TANIA LONGPRÉ – tanialongpre.com – 2 mai 2014
Hier, dans la Presse, le ministre des Affaires municipales, Pierre Moreau se disait prêt à envisager que Montréal puisse assumer l’intégration des immigrants. Plus de 50 000 personnes choisissent de s’établir au Québec chaque année, 85 % de ces gens s’établissent à Montréal. Moreau disait que « Montréal, de facto, joue un rôle dans l’accueil des personnes issues de l’immigration. » Première bourbe du nouveau ministre : on ne peut pas « qu’accueillir » les immigrants, il faut que nous les intégrions : linguistiquement, culturellement et économiquement. « Montréaliser » l’intégration des immigrants est une mauvaise idée. Est-ce que Moreau veut que les nouveaux arrivants développent un sentiment d’appartenance à Montréal plutôt qu’au Québec et qu’ils y construisent leurs nouvelles racines ? Est-ce qu’on souhaite se dissocier, presque avec mépris, de ce que représente le « Reste du Québec» où vivent supposément des bigots intolérants dont nos élites ont honte, qui serait moins ouvert à l’immigration et vanter la cosmopolite Montréal, où ne vivent que des citoyens du monde amicaux, seul endroit à offrir une qualité de vie au Québec ? C’est ridicule. L’objectif devrait être d’informer les immigrants des possibilités présentes à Montréal et à l’extérieur de la ville et d’offrir des outils aux nouveaux arrivants afin qu’ils puissent s’établir là où bon leur semble. Il ne faut pas qu’on instaure à Montréal une réalité migratoire encore plus axée sur le communautarisme et encore plus coupée du « Reste du Québec. »

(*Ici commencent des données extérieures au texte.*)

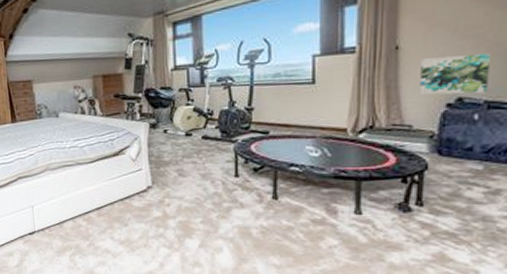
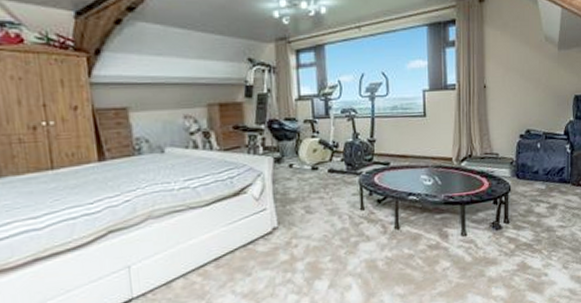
wall art: present [419,52,490,95] -> none [502,93,545,128]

L’avenir de l’intégration des immigrants ne réside pas dans le repli communautaire, mais dans l’ouverture à l’autre. Évidemment, si l’un et l’autre ne sont pas en contact, il sera difficile pour le nouvel arrivant de s’intégrer. C’est pour cela que l’intégration des immigrants ne devrait pas être reléguée strictement aux communautés et aux organismes montréalais. En effet, isolés dans certains quartiers, quel genre de contacts interculturels vivent les immigrants ? Souvent, je suis la « première amie » québécoise en tant qu’enseignante en francisation, parce qu’ils ne côtoient pas de Québécois dans leur quotidien. Pourtant, pour s’intégrer, il doit y avoir la volonté de se joindre à un peuple, de faire partie d’une société, bien souvent inexistante dans quelques secteurs de la métropole. J’ai travaillé dans tous les quartiers migratoires de la métropole et j’ai pu constater les réalités dans lesquelles vivent mes étudiants, qui ne ressemblent en rien à ce qu’ils vivraient dans un quartier francophone, en banlieue ou en région. D’ailleurs, au sujet de l’apprentissage du français, les études démontrent que lorsque le quartier est francophone, cela incite les immigrants à apprendre le français. Effectivement, les nouveaux arrivants allophones résidant dans les quartiers où le français domine apprendront davantage le français que dans les quartiers où l’anglais domine. Quant aux lieux de résidences qui comptent moins de 30 % de francophones, ils entraînent une nette anglicisation des immigrants. Dans les quartiers où ni le français ou l’anglais ne dominent, l’anglais est favorisé comme langue d’utilisation publique. Faire de l’intégration des immigrants un dossier « Montréalais » plutôt que québécois pourrait donc faire en sorte que la langue d’inclusion et d’intégration serait au choix de l’immigrant, selon son milieu de vie. Que 85 % des immigrants s’installent à Montréal devrait être matière à réflexion : est-ce que c’est Montréal ou le Québec qui reçoit les immigrants ? […]
Lorsque je songe à Boucar Diouf, à Kim Thuy, à Ulric Chérubin, le maire d’Amos, ou même à ma mère, qui a grandi à Repentigny alors qu’elle est née en Italie, je ne peux pas les imaginer « autres » que Québécois. Ils sont la preuve que le succès de l’intégration des immigrants passe par la régionalisation, et par le contact interculturel entre les nouveaux arrivants et les Québécois. Ne manque toutefois que la volonté politique de la part de nos gestionnaires à réellement encourager et faciliter l’arrivée d’immigrants sur l’ensemble du territoire québécois. Toutes les régions gagneraient à être adoptées par nos nouveaux arrivants afin qu’ils y deviennent Québécois, et non pas seulement des « Montréalais » par résidence géographique, sans aucun attachement à leur nouveau chez soi, ne se sentant jamais intégrés au Québec. Ça, c’est une vraie «affaire» sur laquelle le gouvernement devrait (enfin) se pencher.